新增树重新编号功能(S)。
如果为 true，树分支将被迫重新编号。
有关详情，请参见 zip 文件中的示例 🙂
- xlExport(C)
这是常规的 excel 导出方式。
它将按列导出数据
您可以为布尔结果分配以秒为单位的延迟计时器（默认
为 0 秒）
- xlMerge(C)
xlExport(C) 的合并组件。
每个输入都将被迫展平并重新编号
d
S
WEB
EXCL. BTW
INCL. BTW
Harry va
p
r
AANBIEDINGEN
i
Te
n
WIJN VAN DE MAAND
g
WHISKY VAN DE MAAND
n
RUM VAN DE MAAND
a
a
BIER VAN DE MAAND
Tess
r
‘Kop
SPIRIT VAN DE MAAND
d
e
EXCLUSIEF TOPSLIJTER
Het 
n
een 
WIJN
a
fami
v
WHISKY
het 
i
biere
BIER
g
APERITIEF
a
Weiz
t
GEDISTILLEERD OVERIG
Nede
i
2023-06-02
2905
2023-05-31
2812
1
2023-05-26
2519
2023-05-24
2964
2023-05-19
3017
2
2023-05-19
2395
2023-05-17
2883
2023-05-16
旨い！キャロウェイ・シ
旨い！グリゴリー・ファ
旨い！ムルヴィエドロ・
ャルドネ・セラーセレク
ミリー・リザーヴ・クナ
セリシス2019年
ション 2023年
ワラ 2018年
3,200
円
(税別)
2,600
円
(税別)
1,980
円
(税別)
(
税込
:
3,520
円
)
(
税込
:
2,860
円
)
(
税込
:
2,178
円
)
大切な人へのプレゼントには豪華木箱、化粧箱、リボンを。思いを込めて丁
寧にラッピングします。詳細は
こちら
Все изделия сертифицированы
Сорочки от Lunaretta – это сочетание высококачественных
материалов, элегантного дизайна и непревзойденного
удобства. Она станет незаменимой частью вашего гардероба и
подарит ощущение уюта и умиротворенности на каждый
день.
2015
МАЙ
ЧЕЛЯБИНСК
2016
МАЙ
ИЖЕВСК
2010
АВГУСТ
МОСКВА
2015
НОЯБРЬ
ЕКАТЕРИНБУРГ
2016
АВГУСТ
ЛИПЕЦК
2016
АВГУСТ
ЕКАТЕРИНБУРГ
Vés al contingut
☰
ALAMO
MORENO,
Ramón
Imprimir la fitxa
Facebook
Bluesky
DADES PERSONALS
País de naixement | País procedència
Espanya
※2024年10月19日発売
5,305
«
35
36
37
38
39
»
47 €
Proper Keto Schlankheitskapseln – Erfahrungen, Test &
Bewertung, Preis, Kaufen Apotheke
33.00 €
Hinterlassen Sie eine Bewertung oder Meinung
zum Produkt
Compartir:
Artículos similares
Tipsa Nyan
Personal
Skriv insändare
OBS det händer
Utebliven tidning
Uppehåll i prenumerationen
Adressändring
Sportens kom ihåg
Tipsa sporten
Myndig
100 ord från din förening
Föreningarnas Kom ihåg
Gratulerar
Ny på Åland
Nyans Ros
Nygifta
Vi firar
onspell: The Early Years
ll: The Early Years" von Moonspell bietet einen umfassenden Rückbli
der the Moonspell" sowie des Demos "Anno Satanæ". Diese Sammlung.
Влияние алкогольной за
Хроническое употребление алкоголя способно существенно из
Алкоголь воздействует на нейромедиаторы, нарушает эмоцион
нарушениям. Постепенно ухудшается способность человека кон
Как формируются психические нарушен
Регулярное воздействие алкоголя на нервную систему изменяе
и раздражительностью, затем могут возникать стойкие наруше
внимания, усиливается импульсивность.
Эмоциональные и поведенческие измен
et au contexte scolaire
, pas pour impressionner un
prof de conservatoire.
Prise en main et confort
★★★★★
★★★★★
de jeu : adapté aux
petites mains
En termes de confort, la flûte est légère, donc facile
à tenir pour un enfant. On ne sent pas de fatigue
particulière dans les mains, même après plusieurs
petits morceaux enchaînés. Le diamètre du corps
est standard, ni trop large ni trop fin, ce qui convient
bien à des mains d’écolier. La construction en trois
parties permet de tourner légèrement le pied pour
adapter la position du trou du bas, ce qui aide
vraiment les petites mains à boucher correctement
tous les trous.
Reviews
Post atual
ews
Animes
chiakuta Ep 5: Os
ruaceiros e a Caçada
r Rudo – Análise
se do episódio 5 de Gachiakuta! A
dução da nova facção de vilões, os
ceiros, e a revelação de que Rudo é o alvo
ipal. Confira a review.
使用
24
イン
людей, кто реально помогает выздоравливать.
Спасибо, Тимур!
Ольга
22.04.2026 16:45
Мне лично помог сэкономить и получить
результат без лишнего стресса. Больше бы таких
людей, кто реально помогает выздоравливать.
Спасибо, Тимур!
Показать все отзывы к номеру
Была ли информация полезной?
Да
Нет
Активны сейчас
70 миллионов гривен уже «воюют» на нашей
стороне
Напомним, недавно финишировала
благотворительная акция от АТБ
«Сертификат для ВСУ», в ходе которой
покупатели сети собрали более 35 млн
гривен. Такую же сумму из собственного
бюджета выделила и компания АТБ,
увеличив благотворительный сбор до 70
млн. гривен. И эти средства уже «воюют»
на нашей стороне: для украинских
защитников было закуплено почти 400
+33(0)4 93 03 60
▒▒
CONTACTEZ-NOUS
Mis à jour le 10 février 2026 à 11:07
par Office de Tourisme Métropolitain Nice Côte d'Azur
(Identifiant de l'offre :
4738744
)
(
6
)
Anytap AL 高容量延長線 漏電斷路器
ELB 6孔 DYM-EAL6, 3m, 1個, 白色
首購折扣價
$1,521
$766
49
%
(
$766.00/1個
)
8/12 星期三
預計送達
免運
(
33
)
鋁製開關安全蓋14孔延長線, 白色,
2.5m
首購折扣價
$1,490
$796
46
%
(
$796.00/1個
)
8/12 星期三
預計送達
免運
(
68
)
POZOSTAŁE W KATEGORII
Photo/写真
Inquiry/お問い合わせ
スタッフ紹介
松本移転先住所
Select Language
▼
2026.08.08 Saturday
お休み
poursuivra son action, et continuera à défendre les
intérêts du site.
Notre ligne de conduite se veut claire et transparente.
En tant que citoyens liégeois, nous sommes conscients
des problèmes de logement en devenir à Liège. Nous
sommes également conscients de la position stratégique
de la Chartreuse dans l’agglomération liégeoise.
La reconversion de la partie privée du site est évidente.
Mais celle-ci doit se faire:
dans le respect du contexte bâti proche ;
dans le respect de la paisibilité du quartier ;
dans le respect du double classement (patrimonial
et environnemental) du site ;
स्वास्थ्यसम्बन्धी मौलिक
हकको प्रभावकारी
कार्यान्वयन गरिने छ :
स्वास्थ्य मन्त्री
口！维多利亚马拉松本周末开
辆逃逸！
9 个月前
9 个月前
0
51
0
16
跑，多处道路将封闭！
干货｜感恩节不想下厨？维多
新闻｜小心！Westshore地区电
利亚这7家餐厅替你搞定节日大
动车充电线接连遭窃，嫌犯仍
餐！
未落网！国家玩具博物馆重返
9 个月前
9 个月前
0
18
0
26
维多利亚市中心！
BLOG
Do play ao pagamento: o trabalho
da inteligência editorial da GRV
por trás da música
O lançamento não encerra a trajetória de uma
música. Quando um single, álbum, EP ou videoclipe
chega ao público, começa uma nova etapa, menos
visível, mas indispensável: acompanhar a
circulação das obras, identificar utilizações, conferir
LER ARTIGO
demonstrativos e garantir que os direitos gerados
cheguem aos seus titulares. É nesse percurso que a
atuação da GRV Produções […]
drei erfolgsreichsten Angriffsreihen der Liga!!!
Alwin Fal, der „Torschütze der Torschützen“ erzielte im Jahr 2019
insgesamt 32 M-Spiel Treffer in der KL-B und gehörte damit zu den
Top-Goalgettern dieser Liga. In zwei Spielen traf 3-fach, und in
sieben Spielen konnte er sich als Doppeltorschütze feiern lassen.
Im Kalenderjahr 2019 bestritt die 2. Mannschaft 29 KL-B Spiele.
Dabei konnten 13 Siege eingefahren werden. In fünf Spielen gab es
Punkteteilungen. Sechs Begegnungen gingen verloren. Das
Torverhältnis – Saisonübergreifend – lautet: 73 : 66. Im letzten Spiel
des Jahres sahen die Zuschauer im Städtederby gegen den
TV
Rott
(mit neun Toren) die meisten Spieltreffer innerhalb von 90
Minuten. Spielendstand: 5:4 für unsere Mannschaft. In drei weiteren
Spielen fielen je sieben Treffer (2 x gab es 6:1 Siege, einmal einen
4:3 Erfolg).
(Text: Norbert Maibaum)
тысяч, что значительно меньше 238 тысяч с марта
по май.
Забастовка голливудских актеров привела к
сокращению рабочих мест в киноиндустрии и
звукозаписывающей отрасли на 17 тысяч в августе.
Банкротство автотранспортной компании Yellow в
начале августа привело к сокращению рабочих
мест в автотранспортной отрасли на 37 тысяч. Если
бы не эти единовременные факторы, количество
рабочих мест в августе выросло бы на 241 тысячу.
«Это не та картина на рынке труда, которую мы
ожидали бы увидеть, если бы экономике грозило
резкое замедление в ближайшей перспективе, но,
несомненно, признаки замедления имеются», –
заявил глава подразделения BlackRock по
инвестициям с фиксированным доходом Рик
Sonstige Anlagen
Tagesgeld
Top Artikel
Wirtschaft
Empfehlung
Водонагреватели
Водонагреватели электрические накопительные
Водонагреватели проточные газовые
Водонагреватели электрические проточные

# # # #

▸ **WHAT TO WORK ON**: Return, with no change at all, every line in the entries above from the line containing "в ходе которой" through the line containing "(Identifiant de l'offre".

▸ **ANSWER TO THE PROBLEM**:
«Сертификат для ВСУ», в ходе которой
покупатели сети собрали более 35 млн
гривен. Такую же сумму из собственного
бюджета выделила и компания АТБ,
увеличив благотворительный сбор до 70
млн. гривен. И эти средства уже «воюют»
на нашей стороне: для украинских
защитников было закуплено почти 400
+33(0)4 93 03 60
▒▒
CONTACTEZ-NOUS
Mis à jour le 10 février 2026 à 11:07
par Office de Tourisme Métropolitain Nice Côte d'Azur
(Identifiant de l'offre :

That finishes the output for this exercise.